Bans on Critical Race Theory Threaten Free Speech, Advocacy Group Says
In K-12 public schools, the government and school boards can set curriculums. However, courts have generally held teachers don’t have the same academic freedom as students in universities. PEN argues however that many of these bills may restrict speech.
Jonathan Friedman (PEN’s director of free expression and education), said that they are alarming because of their over-breadth, ambiguity, and unpredictability. “The truth is, most administrators and general counsels will quickly say, ‘let’s not run afoul of this.'”
Erwin Chemerinsky who is a First Amendment expert as well as the dean of Berkeley’s legal school, previewed and approved the report. “Whenever the government regulates speech, it has to be clear about what’s prohibited and what’s allowed,” he said. These laws are so vaguely written that it’s difficult for teachers to tell the difference.

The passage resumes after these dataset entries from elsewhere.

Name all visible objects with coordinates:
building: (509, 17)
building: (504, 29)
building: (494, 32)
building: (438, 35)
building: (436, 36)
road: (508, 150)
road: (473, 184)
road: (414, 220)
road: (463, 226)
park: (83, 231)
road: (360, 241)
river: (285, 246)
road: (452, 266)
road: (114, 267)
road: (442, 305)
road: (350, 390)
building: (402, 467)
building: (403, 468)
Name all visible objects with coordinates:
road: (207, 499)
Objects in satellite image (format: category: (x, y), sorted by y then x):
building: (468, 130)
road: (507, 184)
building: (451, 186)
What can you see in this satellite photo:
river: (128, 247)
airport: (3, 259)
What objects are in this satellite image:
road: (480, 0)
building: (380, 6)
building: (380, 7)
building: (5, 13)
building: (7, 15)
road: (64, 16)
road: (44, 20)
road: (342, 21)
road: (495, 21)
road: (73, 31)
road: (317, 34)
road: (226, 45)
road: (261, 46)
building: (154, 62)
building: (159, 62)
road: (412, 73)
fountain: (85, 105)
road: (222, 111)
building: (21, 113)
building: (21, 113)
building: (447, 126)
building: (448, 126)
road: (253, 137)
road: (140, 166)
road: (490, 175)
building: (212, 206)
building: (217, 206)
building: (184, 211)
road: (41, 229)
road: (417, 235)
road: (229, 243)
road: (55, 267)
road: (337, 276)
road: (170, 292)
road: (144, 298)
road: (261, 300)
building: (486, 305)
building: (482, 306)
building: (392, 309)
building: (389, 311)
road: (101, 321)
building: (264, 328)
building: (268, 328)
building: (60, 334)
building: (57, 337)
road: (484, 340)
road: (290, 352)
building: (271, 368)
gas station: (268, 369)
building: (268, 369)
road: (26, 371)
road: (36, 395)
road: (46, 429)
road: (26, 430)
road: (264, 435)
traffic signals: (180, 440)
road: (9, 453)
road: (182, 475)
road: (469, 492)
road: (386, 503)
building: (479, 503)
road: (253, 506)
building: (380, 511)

PEN states that nine bills specifically target critical races theory. Eleven bills ban explicit lessons based upon the 1619 Project initiative of The New York Times Magazine that explores the history and legacy of slavery. It has been adapted into an classroom curriculum.
According to PEN’s count, 11 bills are currently in law in nine different states. Sometimes these bills become laws within days. The 2021 legislative session has 18 more bills pending, while six others have been prepared for consideration in 2022.
According to PEN a majority of the bills contain language intended to affirm freedoms speech and thought. Ten bills prohibit schools or teachers from “compelling” a person to affirm belief in a “divisive concept,” while eight mandate “balanced” teaching of “controversial” topics. One Texas school official suggested last month that teachers who teach Holocaust should ensure that they have books that provide opposing views.